## What is expected
The output must match the lines from the first line of the listing below through the line holding "Nutzer*innenverhalten bietet. Wenn" exactly and must contain no pictures.

━━━━━━━━━━━━━━━━━━━━━━━━━━━━━━

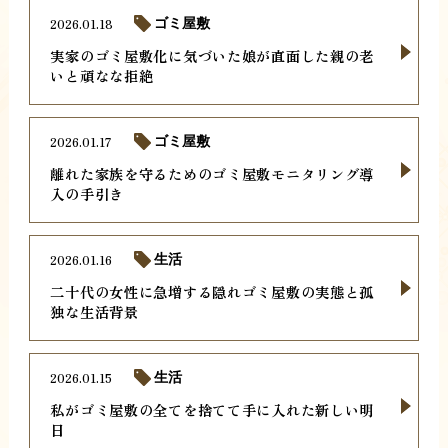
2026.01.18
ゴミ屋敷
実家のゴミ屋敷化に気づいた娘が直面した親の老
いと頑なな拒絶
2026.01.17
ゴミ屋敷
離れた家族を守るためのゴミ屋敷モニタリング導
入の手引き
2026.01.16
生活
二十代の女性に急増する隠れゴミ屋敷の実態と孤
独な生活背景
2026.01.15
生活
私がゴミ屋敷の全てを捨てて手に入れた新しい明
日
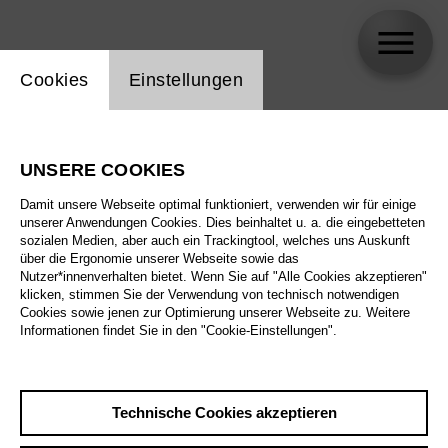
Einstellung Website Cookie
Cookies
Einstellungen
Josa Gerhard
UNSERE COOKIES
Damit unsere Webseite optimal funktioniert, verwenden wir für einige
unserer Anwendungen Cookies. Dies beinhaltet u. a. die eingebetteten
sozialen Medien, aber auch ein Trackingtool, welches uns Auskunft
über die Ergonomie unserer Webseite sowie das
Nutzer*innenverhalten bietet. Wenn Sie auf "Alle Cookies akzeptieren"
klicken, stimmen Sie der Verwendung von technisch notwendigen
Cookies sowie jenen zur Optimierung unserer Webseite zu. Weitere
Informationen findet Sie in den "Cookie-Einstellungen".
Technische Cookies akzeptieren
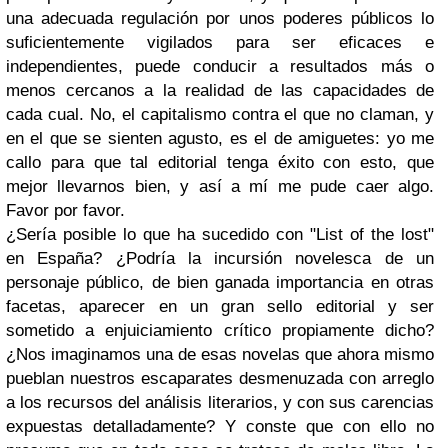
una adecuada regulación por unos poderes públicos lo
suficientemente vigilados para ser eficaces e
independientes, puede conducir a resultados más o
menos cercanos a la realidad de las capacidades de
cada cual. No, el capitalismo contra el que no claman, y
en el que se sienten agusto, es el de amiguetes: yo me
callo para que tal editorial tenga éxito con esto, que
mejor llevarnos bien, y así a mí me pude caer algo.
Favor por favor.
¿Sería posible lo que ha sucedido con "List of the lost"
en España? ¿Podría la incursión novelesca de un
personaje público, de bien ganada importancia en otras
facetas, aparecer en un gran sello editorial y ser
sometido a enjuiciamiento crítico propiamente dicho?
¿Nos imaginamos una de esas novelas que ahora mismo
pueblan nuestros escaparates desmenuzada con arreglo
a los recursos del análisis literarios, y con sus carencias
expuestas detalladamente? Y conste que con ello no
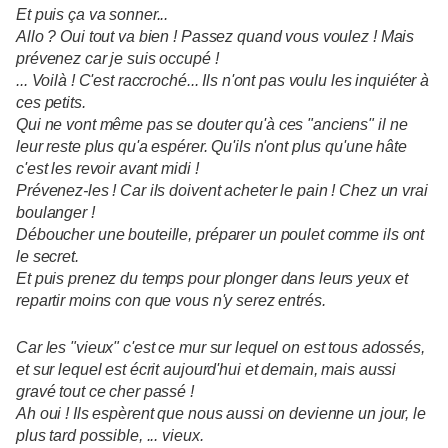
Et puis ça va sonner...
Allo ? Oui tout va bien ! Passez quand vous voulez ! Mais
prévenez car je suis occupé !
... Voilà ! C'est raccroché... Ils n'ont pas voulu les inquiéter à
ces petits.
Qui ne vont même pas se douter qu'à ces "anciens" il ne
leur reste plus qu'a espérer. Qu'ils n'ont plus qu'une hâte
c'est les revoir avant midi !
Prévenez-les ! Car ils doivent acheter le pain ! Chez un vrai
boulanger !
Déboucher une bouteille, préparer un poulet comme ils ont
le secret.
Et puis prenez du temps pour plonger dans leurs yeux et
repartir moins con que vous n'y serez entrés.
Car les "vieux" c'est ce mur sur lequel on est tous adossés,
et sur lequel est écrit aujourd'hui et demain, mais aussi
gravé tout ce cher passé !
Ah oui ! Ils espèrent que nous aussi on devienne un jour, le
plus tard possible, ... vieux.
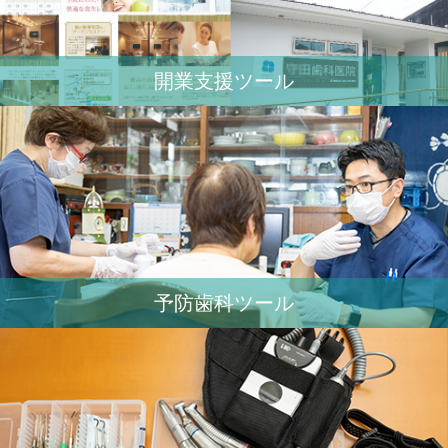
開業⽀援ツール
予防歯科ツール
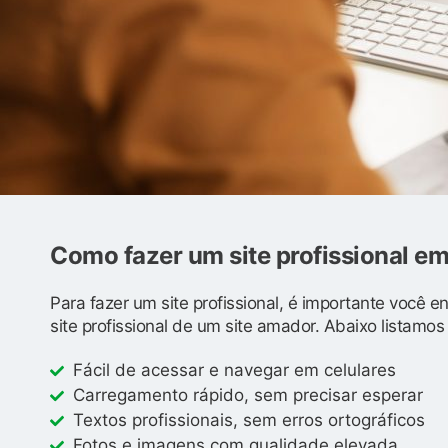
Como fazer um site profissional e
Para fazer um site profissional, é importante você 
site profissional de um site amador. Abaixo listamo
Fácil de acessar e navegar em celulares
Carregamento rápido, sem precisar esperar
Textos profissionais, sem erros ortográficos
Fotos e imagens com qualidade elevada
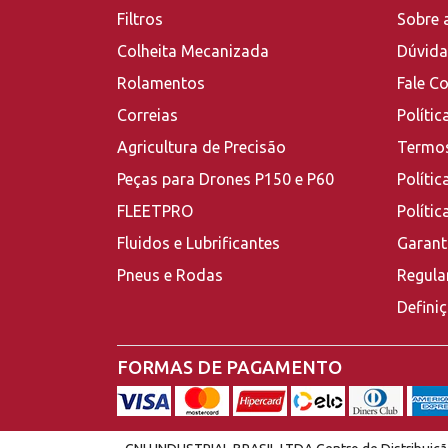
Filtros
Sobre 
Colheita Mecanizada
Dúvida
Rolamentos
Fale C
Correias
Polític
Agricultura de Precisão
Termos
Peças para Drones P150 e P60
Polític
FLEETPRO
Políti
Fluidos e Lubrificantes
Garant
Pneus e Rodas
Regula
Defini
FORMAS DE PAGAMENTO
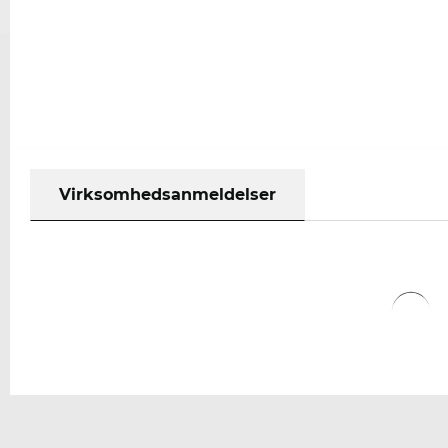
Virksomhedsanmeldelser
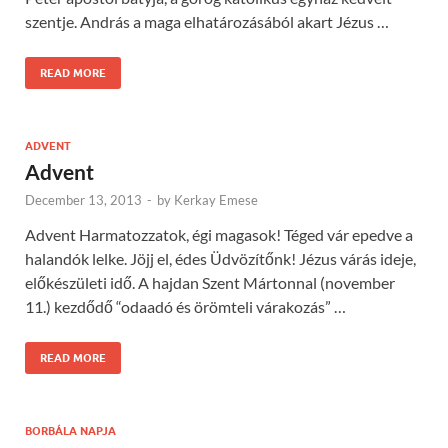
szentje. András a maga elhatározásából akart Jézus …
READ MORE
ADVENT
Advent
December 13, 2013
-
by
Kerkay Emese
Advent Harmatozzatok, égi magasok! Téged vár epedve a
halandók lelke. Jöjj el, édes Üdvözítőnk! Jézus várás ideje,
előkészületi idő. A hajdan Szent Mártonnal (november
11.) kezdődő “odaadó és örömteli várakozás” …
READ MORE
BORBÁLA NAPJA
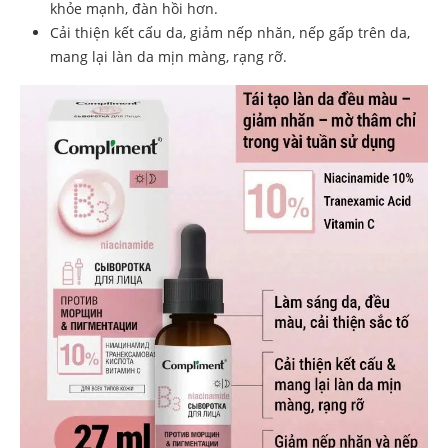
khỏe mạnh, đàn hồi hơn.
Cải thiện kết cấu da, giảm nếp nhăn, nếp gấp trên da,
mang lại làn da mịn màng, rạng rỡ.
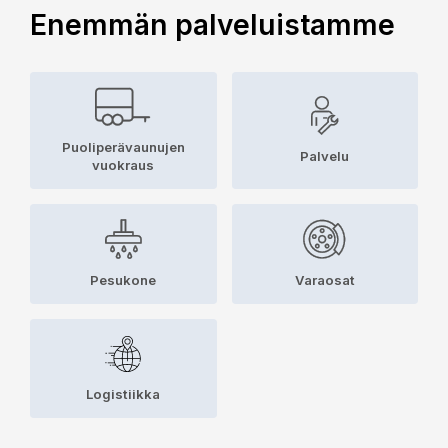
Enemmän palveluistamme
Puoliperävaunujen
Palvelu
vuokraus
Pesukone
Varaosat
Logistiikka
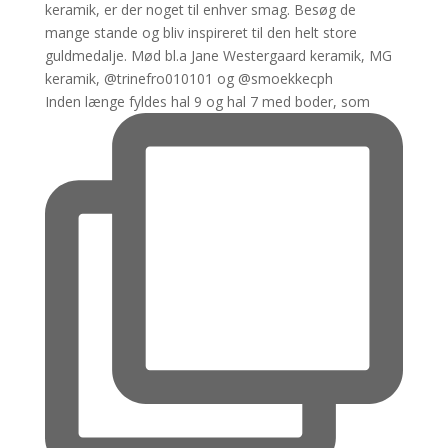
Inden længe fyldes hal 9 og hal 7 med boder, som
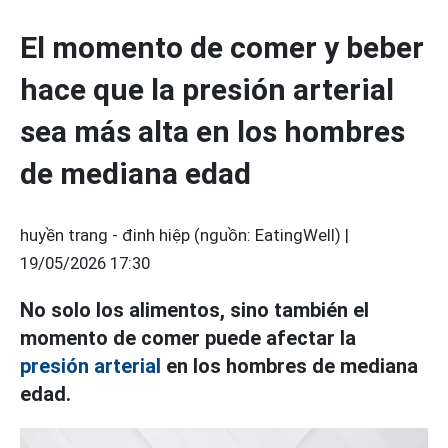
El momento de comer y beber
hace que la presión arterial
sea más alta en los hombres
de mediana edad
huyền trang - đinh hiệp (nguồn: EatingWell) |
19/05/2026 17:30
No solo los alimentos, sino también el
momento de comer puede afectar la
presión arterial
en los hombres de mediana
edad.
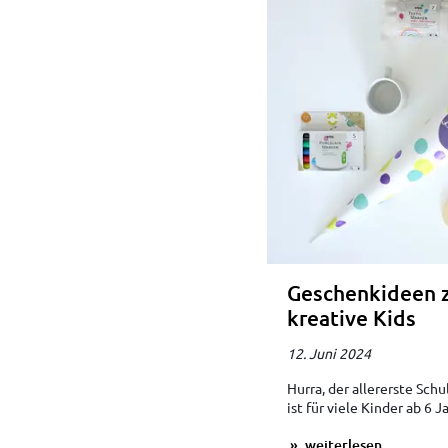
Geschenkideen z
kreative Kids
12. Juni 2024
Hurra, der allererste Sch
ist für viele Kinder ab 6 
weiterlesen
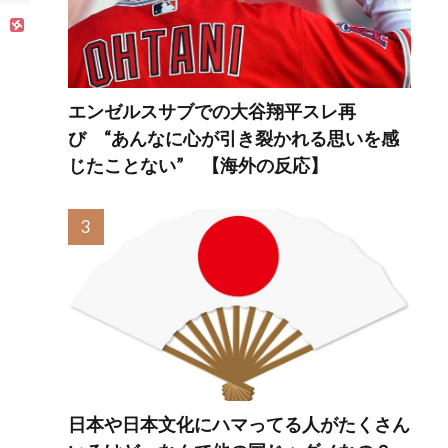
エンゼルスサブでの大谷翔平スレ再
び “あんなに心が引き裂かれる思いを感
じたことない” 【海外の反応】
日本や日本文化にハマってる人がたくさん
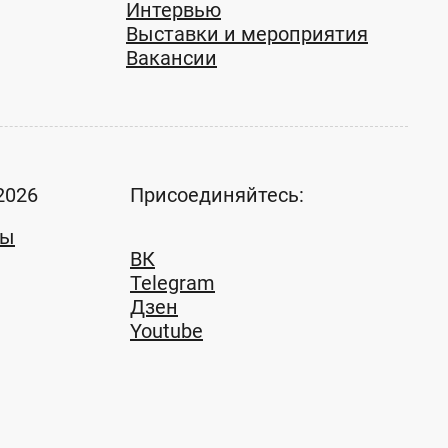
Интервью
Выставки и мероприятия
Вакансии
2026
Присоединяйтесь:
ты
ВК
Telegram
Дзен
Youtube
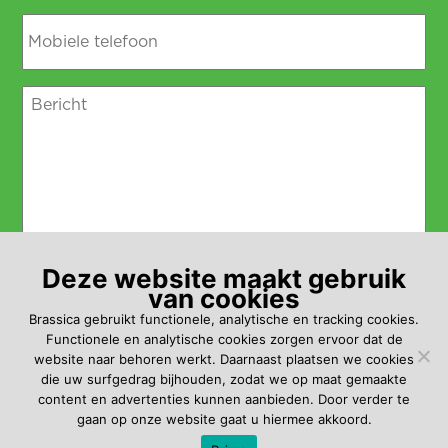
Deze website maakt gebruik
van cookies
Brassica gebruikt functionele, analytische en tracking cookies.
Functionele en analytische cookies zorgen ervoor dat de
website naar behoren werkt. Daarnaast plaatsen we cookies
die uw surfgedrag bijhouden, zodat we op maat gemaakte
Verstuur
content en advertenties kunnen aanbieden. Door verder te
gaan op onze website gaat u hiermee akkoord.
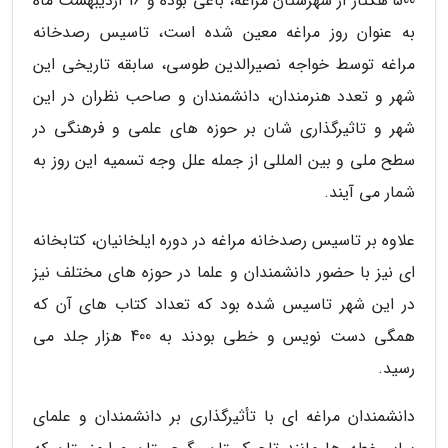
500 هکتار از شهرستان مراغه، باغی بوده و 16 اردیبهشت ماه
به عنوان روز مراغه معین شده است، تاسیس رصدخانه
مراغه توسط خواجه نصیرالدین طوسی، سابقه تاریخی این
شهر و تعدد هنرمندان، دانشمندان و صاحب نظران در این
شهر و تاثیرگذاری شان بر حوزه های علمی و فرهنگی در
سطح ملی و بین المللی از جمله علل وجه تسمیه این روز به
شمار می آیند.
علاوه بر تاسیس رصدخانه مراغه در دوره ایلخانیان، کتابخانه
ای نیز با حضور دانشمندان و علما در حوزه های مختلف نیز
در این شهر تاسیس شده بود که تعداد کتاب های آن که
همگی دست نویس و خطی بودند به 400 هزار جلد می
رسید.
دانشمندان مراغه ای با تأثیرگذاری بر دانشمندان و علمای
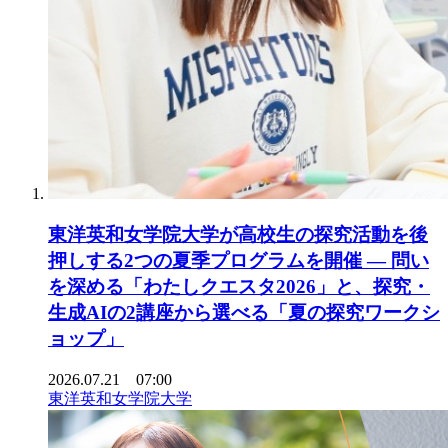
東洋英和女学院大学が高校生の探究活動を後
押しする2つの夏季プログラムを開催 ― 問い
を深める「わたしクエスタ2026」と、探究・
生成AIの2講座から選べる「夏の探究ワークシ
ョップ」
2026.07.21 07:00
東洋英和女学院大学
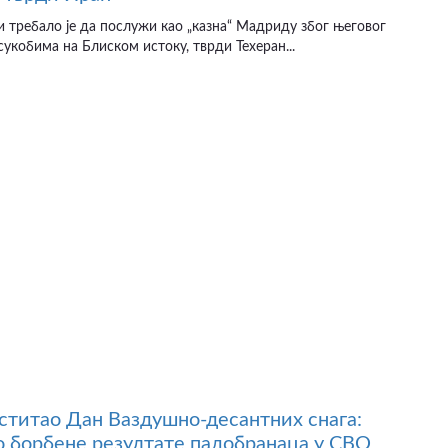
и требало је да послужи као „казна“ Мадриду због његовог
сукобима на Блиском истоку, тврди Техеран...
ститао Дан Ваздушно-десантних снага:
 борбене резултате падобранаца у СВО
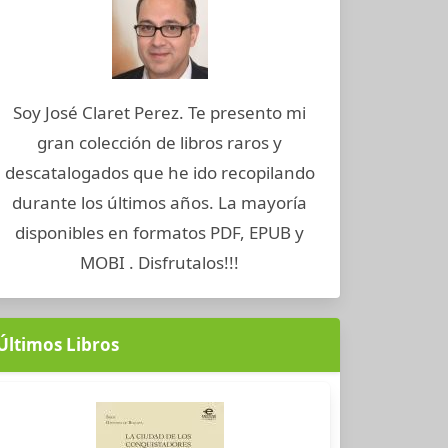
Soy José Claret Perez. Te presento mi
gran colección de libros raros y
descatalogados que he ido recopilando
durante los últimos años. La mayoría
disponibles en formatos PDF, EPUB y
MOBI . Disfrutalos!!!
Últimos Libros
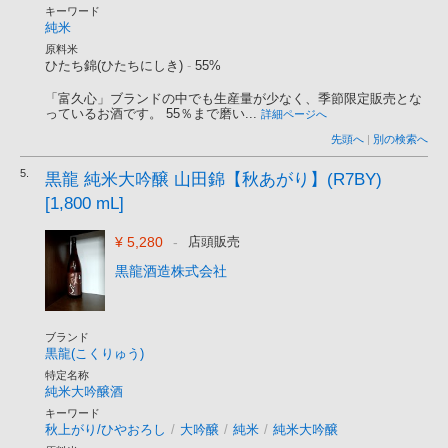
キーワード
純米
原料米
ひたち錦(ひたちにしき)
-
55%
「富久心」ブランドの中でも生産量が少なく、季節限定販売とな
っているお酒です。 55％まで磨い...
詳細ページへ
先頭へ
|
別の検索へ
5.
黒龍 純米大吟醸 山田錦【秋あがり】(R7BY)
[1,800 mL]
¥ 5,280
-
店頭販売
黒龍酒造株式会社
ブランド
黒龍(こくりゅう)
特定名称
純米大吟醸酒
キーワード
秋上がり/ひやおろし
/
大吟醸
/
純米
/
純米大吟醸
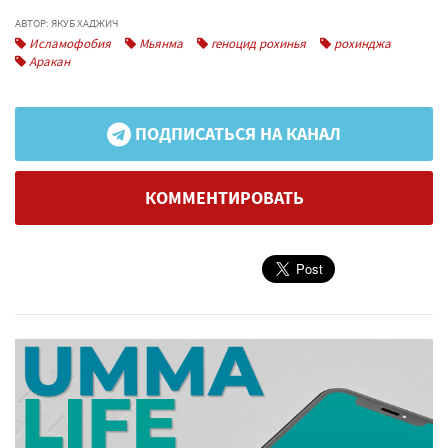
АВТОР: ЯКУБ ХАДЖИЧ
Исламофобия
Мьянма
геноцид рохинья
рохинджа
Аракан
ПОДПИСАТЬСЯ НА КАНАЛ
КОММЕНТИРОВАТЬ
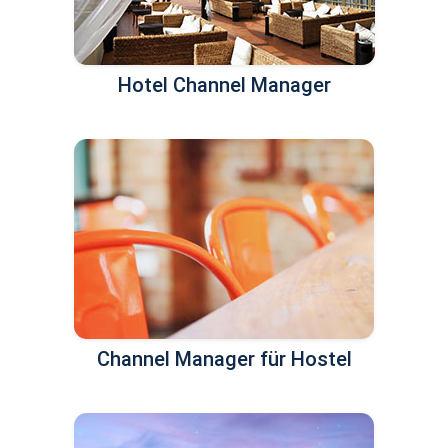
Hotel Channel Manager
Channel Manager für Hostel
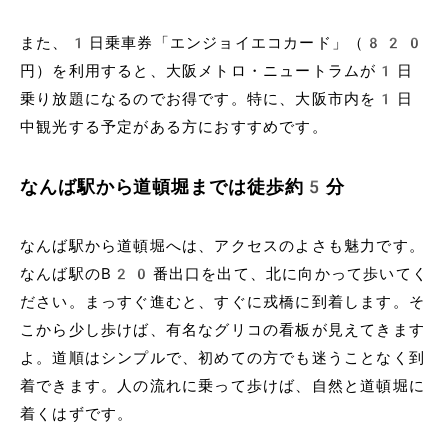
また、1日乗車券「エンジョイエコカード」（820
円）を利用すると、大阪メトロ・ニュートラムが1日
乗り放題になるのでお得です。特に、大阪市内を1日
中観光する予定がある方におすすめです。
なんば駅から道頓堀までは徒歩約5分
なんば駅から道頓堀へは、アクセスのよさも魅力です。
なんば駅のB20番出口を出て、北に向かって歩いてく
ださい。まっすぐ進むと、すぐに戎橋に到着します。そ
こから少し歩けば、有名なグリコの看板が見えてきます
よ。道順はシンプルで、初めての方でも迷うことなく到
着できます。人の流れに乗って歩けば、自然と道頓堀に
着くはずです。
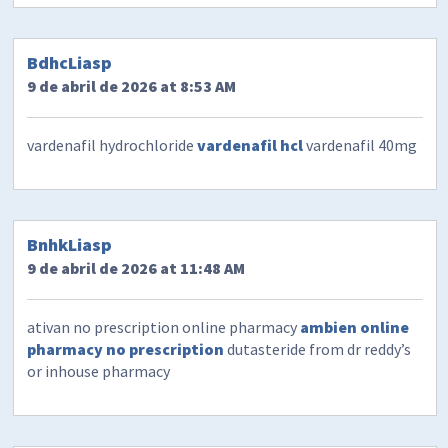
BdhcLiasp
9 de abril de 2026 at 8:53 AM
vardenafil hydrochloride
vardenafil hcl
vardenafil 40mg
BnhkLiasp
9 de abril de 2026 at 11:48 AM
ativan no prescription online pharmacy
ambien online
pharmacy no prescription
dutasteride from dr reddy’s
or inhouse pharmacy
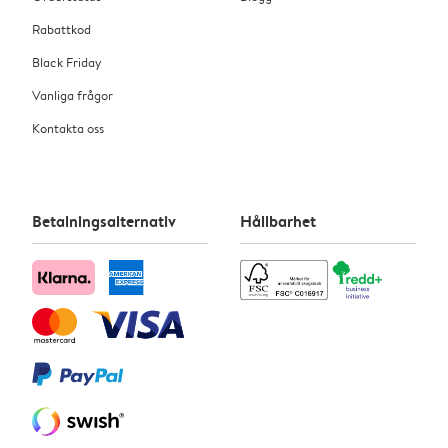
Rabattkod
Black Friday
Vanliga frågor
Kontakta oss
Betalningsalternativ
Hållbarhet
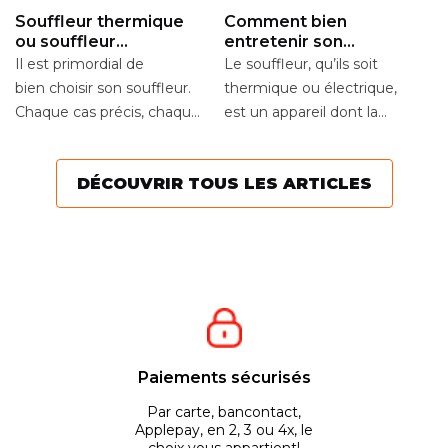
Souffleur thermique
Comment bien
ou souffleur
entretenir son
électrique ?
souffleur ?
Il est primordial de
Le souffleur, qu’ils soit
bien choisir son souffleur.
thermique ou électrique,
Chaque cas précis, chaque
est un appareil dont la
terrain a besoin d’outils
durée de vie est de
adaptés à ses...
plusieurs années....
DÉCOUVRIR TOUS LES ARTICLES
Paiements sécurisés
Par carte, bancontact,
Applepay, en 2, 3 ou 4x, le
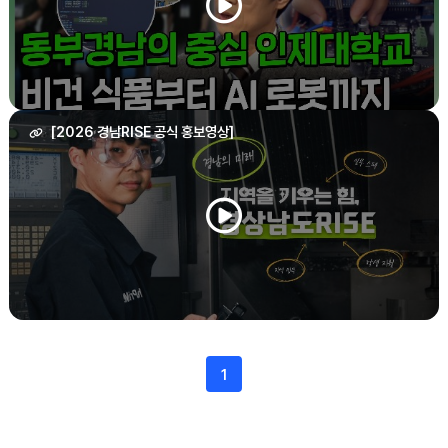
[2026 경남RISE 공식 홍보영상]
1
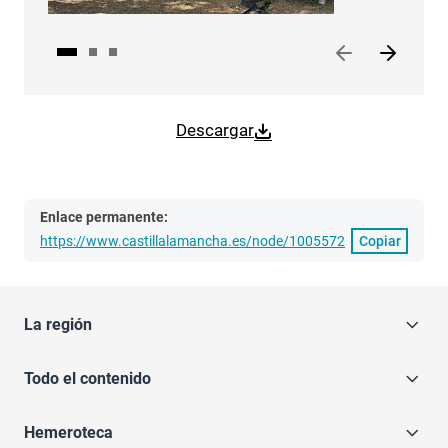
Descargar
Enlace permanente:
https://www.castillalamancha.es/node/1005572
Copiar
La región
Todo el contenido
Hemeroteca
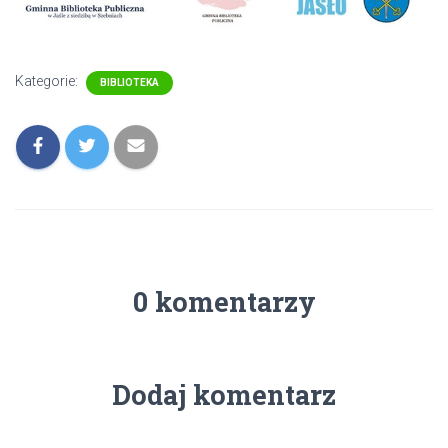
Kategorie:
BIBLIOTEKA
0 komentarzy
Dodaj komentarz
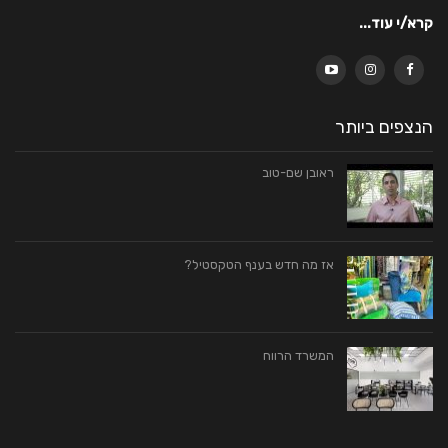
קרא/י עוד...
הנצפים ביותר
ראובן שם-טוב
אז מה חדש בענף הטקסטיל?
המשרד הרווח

━━━━━━━━━━━━━━━━━━━━━━━━━━━━━━

## Response to the exercise
2026.01.18
ゴミ屋敷
実家のゴミ屋敷化に気づいた娘が直面した親の老
いと頑なな拒絶
2026.01.17
ゴミ屋敷
離れた家族を守るためのゴミ屋敷モニタリング導
入の手引き
2026.01.16
生活
二十代の女性に急増する隠れゴミ屋敷の実態と孤
独な生活背景
2026.01.15
生活
私がゴミ屋敷の全てを捨てて手に入れた新しい明
日
Einstellung Website Cookie
Cookies
Einstellungen
Josa Gerhard
UNSERE COOKIES
Damit unsere Webseite optimal funktioniert, verwenden wir für einige
unserer Anwendungen Cookies. Dies beinhaltet u. a. die eingebetteten
sozialen Medien, aber auch ein Trackingtool, welches uns Auskunft
über die Ergonomie unserer Webseite sowie das
Nutzer*innenverhalten bietet. Wenn Sie auf "Alle Cookies akzeptieren"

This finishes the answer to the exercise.